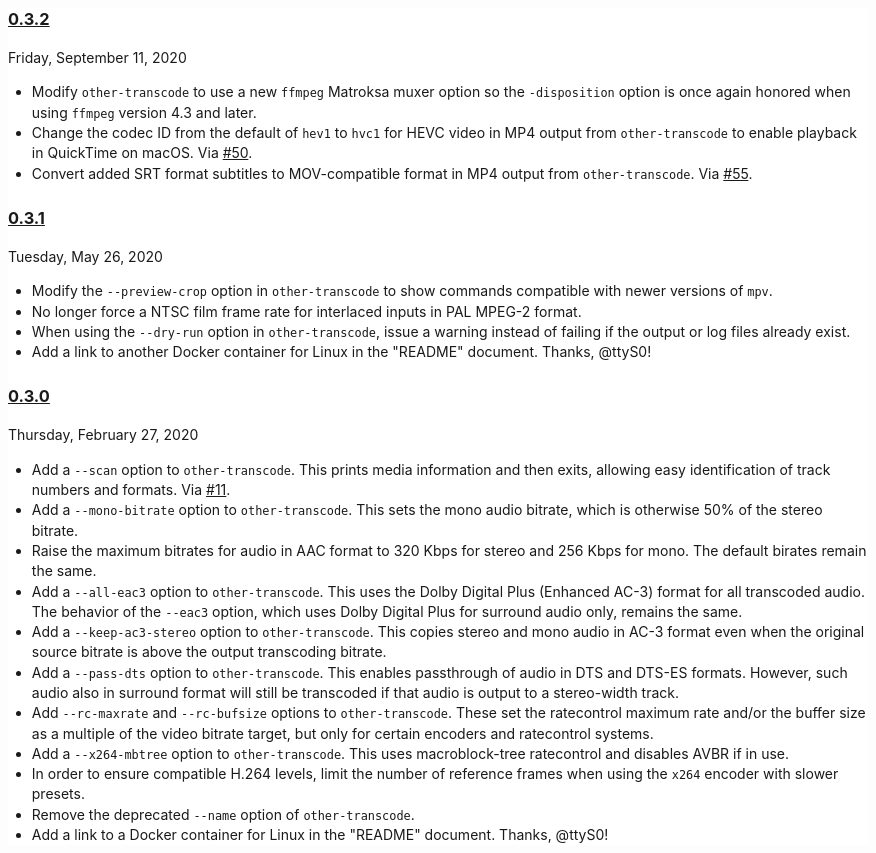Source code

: ### [0.3.2](https://github.com/lisamelton/other_video_transcoding/releases/tag/0.3.2)

Friday, September 11, 2020

* Modify `other-transcode` to use a new `ffmpeg` Matroksa muxer option so the `-disposition` option is once again honored when using `ffmpeg` version 4.3 and later.
* Change the codec ID from the default of `hev1` to `hvc1` for HEVC video in MP4 output from `other-transcode` to enable playback in QuickTime on macOS. Via [ #50](https://github.com/lisamelton/other_video_transcoding/issues/50).
* Convert added SRT format subtitles to MOV-compatible format in MP4 output from `other-transcode`. Via [ #55](https://github.com/lisamelton/other_video_transcoding/issues/55).

### [0.3.1](https://github.com/lisamelton/other_video_transcoding/releases/tag/0.3.1)

Tuesday, May 26, 2020

* Modify the `--preview-crop` option in `other-transcode` to show commands compatible with newer versions of `mpv`.
* No longer force a NTSC film frame rate for interlaced inputs in PAL MPEG-2 format.
* When using the `--dry-run` option in `other-transcode`, issue a warning instead of failing if the output or log files already exist.
* Add a link to another Docker container for Linux in the "README" document. Thanks, @ttyS0!

### [0.3.0](https://github.com/lisamelton/other_video_transcoding/releases/tag/0.3.0)

Thursday, February 27, 2020

* Add a `--scan` option to `other-transcode`. This prints media information and then exits, allowing easy identification of track numbers and formats. Via [ #11](https://github.com/lisamelton/other_video_transcoding/issues/11).
* Add a `--mono-bitrate` option to `other-transcode`. This sets the mono audio bitrate, which is otherwise 50% of the stereo bitrate.
* Raise the maximum bitrates for audio in AAC format to 320 Kbps for stereo and 256 Kbps for mono. The default birates remain the same.
* Add a `--all-eac3` option to `other-transcode`. This uses the Dolby Digital Plus (Enhanced AC-3) format for all transcoded audio. The behavior of the `--eac3` option, which uses Dolby Digital Plus for surround audio only, remains the same.
* Add a `--keep-ac3-stereo` option to `other-transcode`. This copies stereo and mono audio in AC-3 format even when the original source bitrate is above the output transcoding bitrate.
* Add a `--pass-dts` option to `other-transcode`. This enables passthrough of audio in DTS and DTS-ES formats. However, such audio also in surround format will still be transcoded if that audio is output to a stereo-width track.
* Add `--rc-maxrate` and `--rc-bufsize` options to `other-transcode`. These set the ratecontrol maximum rate and/or the buffer size as a multiple of the video bitrate target, but only for certain encoders and ratecontrol systems.
* Add a `--x264-mbtree` option to `other-transcode`. This uses macroblock-tree ratecontrol and disables AVBR if in use.
* In order to ensure compatible H.264 levels, limit the number of reference frames when using the `x264` encoder with slower presets.
* Remove the deprecated `--name` option of `other-transcode`.
* Add a link to a Docker container for Linux in the "README" document. Thanks, @ttyS0!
----------------
__WHAT IS REQUIRED__
Please copy all of the lines above word for word, leaving out the picture.

__RESULT OF THE TASK__
Source code

: ### [0.3.2](https://github.com/lisamelton/other_video_transcoding/releases/tag/0.3.2)

Friday, September 11, 2020

* Modify `other-transcode` to use a new `ffmpeg` Matroksa muxer option so the `-disposition` option is once again honored when using `ffmpeg` version 4.3 and later.
* Change the codec ID from the default of `hev1` to `hvc1` for HEVC video in MP4 output from `other-transcode` to enable playback in QuickTime on macOS. Via [ #50](https://github.com/lisamelton/other_video_transcoding/issues/50).
* Convert added SRT format subtitles to MOV-compatible format in MP4 output from `other-transcode`. Via [ #55](https://github.com/lisamelton/other_video_transcoding/issues/55).

### [0.3.1](https://github.com/lisamelton/other_video_transcoding/releases/tag/0.3.1)

Tuesday, May 26, 2020

* Modify the `--preview-crop` option in `other-transcode` to show commands compatible with newer versions of `mpv`.
* No longer force a NTSC film frame rate for interlaced inputs in PAL MPEG-2 format.
* When using the `--dry-run` option in `other-transcode`, issue a warning instead of failing if the output or log files already exist.
* Add a link to another Docker container for Linux in the "README" document. Thanks, @ttyS0!

### [0.3.0](https://github.com/lisamelton/other_video_transcoding/releases/tag/0.3.0)

Thursday, February 27, 2020

* Add a `--scan` option to `other-transcode`. This prints media information and then exits, allowing easy identification of track numbers and formats. Via [ #11](https://github.com/lisamelton/other_video_transcoding/issues/11).
* Add a `--mono-bitrate` option to `other-transcode`. This sets the mono audio bitrate, which is otherwise 50% of the stereo bitrate.
* Raise the maximum bitrates for audio in AAC format to 320 Kbps for stereo and 256 Kbps for mono. The default birates remain the same.
* Add a `--all-eac3` option to `other-transcode`. This uses the Dolby Digital Plus (Enhanced AC-3) format for all transcoded audio. The behavior of the `--eac3` option, which uses Dolby Digital Plus for surround audio only, remains the same.
* Add a `--keep-ac3-stereo` option to `other-transcode`. This copies stereo and mono audio in AC-3 format even when the original source bitrate is above the output transcoding bitrate.
* Add a `--pass-dts` option to `other-transcode`. This enables passthrough of audio in DTS and DTS-ES formats. However, such audio also in surround format will still be transcoded if that audio is output to a stereo-width track.
* Add `--rc-maxrate` and `--rc-bufsize` options to `other-transcode`. These set the ratecontrol maximum rate and/or the buffer size as a multiple of the video bitrate target, but only for certain encoders and ratecontrol systems.
* Add a `--x264-mbtree` option to `other-transcode`. This uses macroblock-tree ratecontrol and disables AVBR if in use.
* In order to ensure compatible H.264 levels, limit the number of reference frames when using the `x264` encoder with slower presets.
* Remove the deprecated `--name` option of `other-transcode`.
* Add a link to a Docker container for Linux in the "README" document. Thanks, @ttyS0!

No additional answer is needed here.